Preparado aos pedaços, na parrilla (churrasqueira argentina que lembra uma grande grelha com canaleta para escorrer a gordura), o churrasco argentino é feito apenas com o calor da brasa. Pela proximidade da carne com a brasa, o preparo da carne em pedaços leva cerca de meia hora e todo cuidado é pouco na hora de controlar a temperatura para manter o ponto ideal lá esse trabalho fica sob o comando competente do parrillero Adrilan Alves Constantino. Outro detalhe é que a carne é salgada apenas na hora de grelhar com sal entrefino - um tipo de sal com textura intermediária entre o sal fino e o sal grosso. "Na verdade, lá eles costumam salgar na hora de comer, com sal fino, mas isso é muito diferente para os padrões brasileiros", comenta Cunha.
Alguns dos cortes mais pedidos da casa são o filé de chorizo (parte do contra-filé) e o ancho (filé de costela), que podem ter como acompanhamento arroz Biro-Biro (que lembra o nosso arroz carreteiro), salada ou as deliciosas batatas gratinadas com molho de gorgonzola e bacon. "Pela apresentação do prato, acaba se transformando em um 'churrasco gourmet', mas a carne preserva o modo rústico original de preparo argentino", pontua Cunha. "E assim como nós, os argentinos gostam muito de fazer churrasco, só que lá não ficam comendo carne durante o dia inteiro; há um momento específico para isso e depois continuam bebendo mate, cerveja ou vinho", acrescenta Cunha.

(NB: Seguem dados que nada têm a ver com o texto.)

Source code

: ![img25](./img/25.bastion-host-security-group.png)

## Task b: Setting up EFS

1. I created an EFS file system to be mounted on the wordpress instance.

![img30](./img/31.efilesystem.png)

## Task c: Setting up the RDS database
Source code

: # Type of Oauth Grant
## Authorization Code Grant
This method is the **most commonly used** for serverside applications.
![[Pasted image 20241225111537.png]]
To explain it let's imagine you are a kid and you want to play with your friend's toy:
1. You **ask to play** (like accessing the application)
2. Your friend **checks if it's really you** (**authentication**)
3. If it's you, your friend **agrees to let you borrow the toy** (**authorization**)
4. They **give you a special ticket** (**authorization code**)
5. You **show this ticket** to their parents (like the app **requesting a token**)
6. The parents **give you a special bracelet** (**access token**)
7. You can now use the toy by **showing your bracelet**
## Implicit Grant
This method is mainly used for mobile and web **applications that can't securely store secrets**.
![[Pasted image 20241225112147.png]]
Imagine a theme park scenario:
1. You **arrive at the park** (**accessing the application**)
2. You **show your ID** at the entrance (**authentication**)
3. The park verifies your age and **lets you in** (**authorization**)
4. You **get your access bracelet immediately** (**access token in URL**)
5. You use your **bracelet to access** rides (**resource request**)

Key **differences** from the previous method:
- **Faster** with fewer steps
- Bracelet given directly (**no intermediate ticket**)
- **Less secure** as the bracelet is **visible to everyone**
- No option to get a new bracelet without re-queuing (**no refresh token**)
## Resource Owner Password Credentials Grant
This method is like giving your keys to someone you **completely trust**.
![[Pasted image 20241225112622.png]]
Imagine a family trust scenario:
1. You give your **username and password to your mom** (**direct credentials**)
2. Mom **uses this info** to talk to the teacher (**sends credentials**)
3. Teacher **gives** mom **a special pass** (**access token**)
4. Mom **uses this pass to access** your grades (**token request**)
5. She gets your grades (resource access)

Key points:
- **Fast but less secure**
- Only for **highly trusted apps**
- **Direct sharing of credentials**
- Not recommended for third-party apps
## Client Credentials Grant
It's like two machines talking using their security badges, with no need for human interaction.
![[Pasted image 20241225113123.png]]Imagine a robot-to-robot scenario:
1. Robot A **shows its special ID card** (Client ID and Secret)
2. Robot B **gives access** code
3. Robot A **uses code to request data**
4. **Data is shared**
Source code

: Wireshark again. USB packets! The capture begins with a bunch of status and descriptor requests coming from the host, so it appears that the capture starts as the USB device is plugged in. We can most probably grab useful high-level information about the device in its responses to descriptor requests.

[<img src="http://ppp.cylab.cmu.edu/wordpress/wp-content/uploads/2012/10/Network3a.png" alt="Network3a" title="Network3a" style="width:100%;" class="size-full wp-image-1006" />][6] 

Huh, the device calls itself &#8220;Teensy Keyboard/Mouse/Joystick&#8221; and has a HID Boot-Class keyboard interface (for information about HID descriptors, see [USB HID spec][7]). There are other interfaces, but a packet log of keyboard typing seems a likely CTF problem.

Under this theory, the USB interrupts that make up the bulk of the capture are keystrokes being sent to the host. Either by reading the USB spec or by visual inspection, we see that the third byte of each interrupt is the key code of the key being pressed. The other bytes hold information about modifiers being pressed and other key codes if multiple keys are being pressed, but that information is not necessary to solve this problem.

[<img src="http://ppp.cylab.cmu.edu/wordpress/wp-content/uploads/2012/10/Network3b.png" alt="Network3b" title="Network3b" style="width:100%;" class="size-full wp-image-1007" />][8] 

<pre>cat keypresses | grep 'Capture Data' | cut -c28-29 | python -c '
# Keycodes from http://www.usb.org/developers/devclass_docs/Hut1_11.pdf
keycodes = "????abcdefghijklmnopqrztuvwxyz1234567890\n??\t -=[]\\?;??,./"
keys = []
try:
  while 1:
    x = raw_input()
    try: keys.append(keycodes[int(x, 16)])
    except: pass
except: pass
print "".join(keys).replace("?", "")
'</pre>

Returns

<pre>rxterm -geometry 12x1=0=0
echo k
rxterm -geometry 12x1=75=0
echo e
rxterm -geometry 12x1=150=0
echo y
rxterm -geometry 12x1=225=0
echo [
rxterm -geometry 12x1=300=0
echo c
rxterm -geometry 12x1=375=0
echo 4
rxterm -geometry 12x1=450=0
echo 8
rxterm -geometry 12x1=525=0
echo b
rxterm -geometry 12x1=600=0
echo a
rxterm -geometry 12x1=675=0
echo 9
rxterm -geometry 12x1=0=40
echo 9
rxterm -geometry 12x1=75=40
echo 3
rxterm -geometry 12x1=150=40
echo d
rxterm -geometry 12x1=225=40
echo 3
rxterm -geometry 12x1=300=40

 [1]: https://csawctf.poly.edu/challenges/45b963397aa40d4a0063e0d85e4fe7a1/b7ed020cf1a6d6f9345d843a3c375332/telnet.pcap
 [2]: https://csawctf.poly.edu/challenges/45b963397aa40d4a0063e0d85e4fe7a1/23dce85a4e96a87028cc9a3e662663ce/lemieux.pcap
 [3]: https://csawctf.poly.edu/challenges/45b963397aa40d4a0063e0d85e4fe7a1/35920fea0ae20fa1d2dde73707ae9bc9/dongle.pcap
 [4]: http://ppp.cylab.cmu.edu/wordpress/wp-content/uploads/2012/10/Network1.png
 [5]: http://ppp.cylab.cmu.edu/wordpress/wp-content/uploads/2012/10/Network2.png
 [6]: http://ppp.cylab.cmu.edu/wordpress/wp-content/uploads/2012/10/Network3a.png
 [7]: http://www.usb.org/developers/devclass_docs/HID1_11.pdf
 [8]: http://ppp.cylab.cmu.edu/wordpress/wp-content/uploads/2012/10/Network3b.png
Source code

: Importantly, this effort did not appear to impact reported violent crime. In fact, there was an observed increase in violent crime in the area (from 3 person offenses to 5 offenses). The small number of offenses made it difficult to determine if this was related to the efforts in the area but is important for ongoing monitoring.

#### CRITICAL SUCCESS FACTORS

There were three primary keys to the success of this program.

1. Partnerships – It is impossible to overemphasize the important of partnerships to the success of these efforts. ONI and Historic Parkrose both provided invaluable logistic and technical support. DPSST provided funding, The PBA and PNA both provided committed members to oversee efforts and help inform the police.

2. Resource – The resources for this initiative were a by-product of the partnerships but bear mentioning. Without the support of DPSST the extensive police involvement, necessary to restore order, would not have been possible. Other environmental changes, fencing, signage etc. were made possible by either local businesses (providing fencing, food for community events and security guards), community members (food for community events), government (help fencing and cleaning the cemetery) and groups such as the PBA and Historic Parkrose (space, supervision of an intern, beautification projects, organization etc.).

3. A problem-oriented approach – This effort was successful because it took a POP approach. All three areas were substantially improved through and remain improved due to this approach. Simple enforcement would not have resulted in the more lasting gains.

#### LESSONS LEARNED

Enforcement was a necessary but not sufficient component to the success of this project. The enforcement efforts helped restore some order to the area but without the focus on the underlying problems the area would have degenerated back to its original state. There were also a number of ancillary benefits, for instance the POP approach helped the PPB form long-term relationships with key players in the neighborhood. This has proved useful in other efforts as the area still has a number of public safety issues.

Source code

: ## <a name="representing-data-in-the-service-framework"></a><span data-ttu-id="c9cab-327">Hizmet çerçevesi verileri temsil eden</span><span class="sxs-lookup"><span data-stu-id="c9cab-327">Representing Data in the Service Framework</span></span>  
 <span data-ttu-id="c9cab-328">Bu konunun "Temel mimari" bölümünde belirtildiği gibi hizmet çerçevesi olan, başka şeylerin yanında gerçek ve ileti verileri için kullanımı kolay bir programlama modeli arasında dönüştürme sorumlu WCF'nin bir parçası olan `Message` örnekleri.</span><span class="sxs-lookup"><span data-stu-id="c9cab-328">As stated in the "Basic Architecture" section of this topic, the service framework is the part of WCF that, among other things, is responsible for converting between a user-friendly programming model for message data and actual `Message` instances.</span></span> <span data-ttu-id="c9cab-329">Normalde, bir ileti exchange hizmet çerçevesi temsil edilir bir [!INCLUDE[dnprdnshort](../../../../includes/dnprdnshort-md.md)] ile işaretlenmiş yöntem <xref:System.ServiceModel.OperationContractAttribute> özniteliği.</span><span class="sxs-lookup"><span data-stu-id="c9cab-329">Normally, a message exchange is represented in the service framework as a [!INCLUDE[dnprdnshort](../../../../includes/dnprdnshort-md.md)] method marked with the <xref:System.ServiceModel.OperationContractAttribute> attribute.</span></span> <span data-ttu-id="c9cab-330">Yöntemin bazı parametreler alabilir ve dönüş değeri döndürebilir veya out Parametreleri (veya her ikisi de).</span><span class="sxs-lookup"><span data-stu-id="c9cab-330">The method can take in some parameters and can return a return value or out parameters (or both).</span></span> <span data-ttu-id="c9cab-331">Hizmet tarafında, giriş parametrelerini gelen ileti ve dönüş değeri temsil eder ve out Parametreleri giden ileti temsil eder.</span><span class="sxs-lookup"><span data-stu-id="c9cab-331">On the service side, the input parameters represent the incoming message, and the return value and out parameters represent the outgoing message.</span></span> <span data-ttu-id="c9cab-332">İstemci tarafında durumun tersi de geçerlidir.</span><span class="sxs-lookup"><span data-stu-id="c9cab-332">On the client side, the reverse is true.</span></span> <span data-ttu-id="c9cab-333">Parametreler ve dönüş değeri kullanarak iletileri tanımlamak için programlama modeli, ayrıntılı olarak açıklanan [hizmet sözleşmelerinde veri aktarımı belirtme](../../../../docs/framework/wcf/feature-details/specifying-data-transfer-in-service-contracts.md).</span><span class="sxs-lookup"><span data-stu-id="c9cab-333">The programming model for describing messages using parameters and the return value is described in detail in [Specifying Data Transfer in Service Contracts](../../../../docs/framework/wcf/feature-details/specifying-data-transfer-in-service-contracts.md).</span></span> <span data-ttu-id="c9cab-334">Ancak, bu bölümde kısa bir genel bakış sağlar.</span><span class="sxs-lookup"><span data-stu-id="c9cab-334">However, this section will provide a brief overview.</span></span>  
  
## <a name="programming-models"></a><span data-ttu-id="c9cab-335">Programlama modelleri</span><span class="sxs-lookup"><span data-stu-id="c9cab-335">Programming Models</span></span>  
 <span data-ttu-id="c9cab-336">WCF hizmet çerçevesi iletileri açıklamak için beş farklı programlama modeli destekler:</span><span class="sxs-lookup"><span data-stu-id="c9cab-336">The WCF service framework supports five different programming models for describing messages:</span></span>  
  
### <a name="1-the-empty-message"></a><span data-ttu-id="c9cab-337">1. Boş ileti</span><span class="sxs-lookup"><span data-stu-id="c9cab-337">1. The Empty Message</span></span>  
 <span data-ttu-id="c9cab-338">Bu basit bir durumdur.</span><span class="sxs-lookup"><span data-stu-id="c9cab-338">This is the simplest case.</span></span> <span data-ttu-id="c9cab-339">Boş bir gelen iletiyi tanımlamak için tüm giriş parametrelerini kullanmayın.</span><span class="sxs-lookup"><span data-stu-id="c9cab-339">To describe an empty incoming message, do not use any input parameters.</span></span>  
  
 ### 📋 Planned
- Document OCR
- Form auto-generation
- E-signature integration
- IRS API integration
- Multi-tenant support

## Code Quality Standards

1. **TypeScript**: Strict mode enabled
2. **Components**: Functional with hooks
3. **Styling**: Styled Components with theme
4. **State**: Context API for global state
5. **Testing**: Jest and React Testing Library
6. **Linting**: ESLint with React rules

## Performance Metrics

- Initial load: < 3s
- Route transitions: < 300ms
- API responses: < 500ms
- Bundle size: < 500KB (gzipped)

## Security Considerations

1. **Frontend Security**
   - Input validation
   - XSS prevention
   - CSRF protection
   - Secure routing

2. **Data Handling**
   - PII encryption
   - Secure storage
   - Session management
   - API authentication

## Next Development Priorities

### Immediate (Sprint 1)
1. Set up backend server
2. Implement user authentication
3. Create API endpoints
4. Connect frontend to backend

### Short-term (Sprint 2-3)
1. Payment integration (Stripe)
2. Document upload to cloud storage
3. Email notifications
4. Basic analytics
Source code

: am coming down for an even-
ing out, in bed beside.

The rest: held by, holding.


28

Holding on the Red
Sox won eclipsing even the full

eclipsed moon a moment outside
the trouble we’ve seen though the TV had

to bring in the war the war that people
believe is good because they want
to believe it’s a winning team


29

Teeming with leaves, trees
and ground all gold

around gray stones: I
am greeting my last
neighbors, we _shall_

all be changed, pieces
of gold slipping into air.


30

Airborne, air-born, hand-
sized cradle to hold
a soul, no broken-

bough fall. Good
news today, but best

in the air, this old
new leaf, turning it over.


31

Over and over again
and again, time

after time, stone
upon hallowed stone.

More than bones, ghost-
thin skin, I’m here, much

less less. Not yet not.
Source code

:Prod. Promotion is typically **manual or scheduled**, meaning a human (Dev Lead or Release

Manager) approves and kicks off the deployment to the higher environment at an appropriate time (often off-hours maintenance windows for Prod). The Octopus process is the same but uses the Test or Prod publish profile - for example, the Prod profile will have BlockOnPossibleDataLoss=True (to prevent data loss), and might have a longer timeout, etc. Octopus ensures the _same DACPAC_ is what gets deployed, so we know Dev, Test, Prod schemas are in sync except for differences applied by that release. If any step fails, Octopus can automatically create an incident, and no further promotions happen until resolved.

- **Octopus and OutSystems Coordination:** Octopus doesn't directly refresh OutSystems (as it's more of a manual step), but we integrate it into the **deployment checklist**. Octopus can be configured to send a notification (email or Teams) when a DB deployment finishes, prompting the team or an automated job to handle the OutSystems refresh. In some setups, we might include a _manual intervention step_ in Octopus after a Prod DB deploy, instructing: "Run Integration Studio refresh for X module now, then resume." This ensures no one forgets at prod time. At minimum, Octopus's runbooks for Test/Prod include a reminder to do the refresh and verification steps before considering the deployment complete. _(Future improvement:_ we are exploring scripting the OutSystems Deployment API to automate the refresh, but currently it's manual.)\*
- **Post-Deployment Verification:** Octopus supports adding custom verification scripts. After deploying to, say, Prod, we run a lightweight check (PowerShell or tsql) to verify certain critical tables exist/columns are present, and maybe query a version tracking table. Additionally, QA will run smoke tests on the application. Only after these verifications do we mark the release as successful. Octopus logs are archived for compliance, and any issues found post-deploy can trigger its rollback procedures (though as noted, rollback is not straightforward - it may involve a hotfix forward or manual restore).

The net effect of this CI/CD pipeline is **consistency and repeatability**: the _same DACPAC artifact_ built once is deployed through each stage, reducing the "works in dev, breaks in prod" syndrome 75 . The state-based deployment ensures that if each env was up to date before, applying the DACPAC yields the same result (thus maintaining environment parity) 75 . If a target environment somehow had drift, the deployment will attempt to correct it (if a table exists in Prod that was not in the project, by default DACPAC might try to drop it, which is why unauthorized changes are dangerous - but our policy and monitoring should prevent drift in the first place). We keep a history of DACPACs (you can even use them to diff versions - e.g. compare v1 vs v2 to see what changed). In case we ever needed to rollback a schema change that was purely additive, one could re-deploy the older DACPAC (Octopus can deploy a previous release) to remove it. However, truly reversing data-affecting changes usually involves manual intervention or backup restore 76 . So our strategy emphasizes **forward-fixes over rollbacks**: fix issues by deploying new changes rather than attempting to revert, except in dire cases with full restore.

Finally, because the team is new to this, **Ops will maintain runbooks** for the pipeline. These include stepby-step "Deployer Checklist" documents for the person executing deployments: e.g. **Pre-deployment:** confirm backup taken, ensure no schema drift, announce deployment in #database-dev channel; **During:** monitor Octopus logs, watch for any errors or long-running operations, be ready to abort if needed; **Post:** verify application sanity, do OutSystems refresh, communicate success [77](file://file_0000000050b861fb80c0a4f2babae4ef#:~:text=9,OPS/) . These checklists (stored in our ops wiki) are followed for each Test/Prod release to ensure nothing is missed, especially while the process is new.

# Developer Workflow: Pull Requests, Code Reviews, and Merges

No cardápio ainda há opções de cortes de carne com capa de gordura, sem capa de gordura e com osso. (A.P.N.)
DICAS
Na opinião de André Candia Nunes da Cunha, vale a pena investir em uma parrilla, há modelos bem simples e acessíveis. Os cortes argentinos também fazem a diferença e a carne de angus merecidamente preserva um sabor especial. Não temperar a carne com antecedência é outro requisito básico. E sobre a temperatura ideal da grelha, a dica é fazer o teste dos 5 segundos: assim com o braseiro estiver formado, veja se consegue manter a mão um pouco acima da grelha por até 5 segundos. Se não conseguir deixar mais que isso, é sinal que o fogo está no ponto para selar a carne e manter a suculência que você preferir. Outra dica é sobre o sal, que Cunha recomenda que o sal grosso seja rapidamente batido no liquidificador para se aproximar da textura do sal entrefino utilizado por eles.